Last month the government unveiled a controversial access plan and support package for general practice, which included instructions for ICSs to identify up to 20% of GP practices in their area offering the lowest proportion of face-to-face appointments where they would 'be taking immediate further steps to support improved access'.
Initial proposals were to be completed by 28 October - and NHS officials have confirmed that plans to identify up to 20% of practices and 'actions that will be taken to support them' would be completed by the end of this week.
NHS England director of primary care Ed Waller also reiterated at a webinar for GPs on 17 November that ICS leaders would not publish league tables of practices flagged as needing to improve face-to-face access.
Mr Waller said there were no plans to ‘name and shame' or publish details of practices targeted for support, and that systems would come up with ‘tailored plans’ for individual GP surgeries.
His comments echo a statement from health and social care secretary Sajid Javid earlier this month in evidence to the House of Commons health select committee. Mr Javid denied plans to publish 'league tables' showing how many in-person appointments practices deliver - although he confirmed the government planned to publish access data at a ‘practice-level’.

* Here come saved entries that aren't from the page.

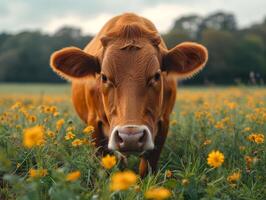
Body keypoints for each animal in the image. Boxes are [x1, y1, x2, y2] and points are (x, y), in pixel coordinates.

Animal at [50, 12, 208, 176]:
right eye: (104, 77)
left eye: (156, 76)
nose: (130, 137)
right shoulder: (94, 124)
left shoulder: (163, 122)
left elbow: (147, 167)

Mr Waller said system-level actions were being discussed across ICSs, with plans to be finalised by the end of the week. He said: ‘There are lots of productive discussions about identifying the practices who are struggling, and that might be for a number of different reasons. There is no plan for any of those practices to be named as some of the papers reported, or shamed in public, it's purely a process of identifying where that support is needed and to put in place something tailored.'
He added: ‘NHS England is not collecting from ICSs any named data from practices. We have provided some data out to systems from the latest iteration of the GP appointment data, but we're really clear that all of that needs to be correlated with what's held locally by practices and systems to come up with a local view about where that pressure really exists and where that support is really needed.’
Supporting GP practices
Mr Waller added that he hoped ICS work to identify practices under pressure was being carried out ‘in a non-judgmental way’ and suggested that plans to support GP surgeries could be adopted across a number of months and used again next winter.

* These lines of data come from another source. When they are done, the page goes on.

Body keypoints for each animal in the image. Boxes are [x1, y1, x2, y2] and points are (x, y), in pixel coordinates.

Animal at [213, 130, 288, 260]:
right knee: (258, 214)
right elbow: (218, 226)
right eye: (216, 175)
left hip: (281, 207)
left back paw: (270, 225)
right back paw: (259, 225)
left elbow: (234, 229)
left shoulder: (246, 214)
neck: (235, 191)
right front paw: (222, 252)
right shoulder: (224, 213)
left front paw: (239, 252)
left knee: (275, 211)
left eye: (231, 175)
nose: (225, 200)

He said: ‘We're hoping to help people try new things in the knowledge that they won't always work, but that we will use this as an opportunity to test different ways of managing access issues and pressures.’
The access and support package for general practice published last month was condemned by GP leaders, who warned it would put further pressure on practices already struggling with heavy workload. GPonline also reported that some ICS leaders were planning to boycott any move to name and shame practices over face-to-face access due to potential impact on staff morale.